"""

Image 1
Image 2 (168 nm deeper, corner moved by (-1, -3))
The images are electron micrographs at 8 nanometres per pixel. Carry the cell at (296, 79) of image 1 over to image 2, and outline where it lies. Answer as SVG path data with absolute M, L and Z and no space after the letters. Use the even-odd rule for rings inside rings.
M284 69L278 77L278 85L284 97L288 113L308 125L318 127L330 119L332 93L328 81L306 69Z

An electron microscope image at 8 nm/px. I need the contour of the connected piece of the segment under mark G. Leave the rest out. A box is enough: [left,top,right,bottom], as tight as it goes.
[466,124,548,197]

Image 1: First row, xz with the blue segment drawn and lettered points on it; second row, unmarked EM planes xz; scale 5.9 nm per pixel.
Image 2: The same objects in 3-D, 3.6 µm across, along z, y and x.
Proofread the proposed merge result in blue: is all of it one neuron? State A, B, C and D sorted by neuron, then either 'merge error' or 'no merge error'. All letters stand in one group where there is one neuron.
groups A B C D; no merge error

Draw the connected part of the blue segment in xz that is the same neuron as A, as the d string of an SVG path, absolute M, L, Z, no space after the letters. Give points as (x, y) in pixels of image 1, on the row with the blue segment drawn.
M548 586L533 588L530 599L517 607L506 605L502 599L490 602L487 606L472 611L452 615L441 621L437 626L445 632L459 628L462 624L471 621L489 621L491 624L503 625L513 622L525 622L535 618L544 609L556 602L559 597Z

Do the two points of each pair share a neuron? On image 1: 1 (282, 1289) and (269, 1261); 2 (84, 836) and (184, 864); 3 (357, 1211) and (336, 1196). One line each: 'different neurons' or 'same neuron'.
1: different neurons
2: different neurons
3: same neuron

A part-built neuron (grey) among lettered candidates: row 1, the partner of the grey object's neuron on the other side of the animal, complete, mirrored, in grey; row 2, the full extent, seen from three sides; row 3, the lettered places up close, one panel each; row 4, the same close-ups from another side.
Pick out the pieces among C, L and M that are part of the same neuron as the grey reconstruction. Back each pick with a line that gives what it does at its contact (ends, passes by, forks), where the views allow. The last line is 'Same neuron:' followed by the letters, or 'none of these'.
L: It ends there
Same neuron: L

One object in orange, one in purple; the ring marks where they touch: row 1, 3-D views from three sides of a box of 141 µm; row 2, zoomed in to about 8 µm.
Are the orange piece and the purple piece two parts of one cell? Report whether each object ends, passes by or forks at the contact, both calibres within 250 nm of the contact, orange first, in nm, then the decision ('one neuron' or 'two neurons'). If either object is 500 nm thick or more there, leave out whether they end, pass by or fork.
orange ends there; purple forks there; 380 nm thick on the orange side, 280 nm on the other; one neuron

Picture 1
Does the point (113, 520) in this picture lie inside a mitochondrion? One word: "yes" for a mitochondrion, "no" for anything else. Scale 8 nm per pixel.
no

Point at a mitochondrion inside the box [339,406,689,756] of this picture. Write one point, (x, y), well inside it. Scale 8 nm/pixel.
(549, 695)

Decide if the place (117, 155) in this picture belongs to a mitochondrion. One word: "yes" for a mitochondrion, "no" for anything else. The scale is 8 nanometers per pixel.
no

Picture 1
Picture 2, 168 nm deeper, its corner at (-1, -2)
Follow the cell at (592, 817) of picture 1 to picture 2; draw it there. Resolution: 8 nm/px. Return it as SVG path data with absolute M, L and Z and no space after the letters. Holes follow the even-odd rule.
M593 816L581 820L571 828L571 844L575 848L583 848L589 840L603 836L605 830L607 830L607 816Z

"""

_Task goal_
Please copy exactly the lines from the first line of the records above through the line containing "A part-built neuron", including both, and nothing more.

_Task solution_
Image 1
Image 2 (168 nm deeper, corner moved by (-1, -3))
The images are electron micrographs at 8 nanometres per pixel. Carry the cell at (296, 79) of image 1 over to image 2, and outline where it lies. Answer as SVG path data with absolute M, L and Z and no space after the letters. Use the even-odd rule for rings inside rings.
M284 69L278 77L278 85L284 97L288 113L308 125L318 127L330 119L332 93L328 81L306 69Z

An electron microscope image at 8 nm/px. I need the contour of the connected piece of the segment under mark G. Leave the rest out. A box is enough: [left,top,right,bottom], as tight as it goes.
[466,124,548,197]

Image 1: First row, xz with the blue segment drawn and lettered points on it; second row, unmarked EM planes xz; scale 5.9 nm per pixel.
Image 2: The same objects in 3-D, 3.6 µm across, along z, y and x.
Proofread the proposed merge result in blue: is all of it one neuron? State A, B, C and D sorted by neuron, then either 'merge error' or 'no merge error'. All letters stand in one group where there is one neuron.
groups A B C D; no merge error

Draw the connected part of the blue segment in xz that is the same neuron as A, as the d string of an SVG path, absolute M, L, Z, no space after the letters. Give points as (x, y) in pixels of image 1, on the row with the blue segment drawn.
M548 586L533 588L530 599L517 607L506 605L502 599L490 602L487 606L472 611L452 615L441 621L437 626L445 632L459 628L462 624L471 621L489 621L491 624L503 625L513 622L525 622L535 618L544 609L556 602L559 597Z

Do the two points of each pair share a neuron? On image 1: 1 (282, 1289) and (269, 1261); 2 (84, 836) and (184, 864); 3 (357, 1211) and (336, 1196). One line each: 'different neurons' or 'same neuron'.
1: different neurons
2: different neurons
3: same neuron

A part-built neuron (grey) among lettered candidates: row 1, the partner of the grey object's neuron on the other side of the animal, complete, mirrored, in grey; row 2, the full extent, seen from three sides; row 3, the lettered places up close, one panel each; row 4, the same close-ups from another side.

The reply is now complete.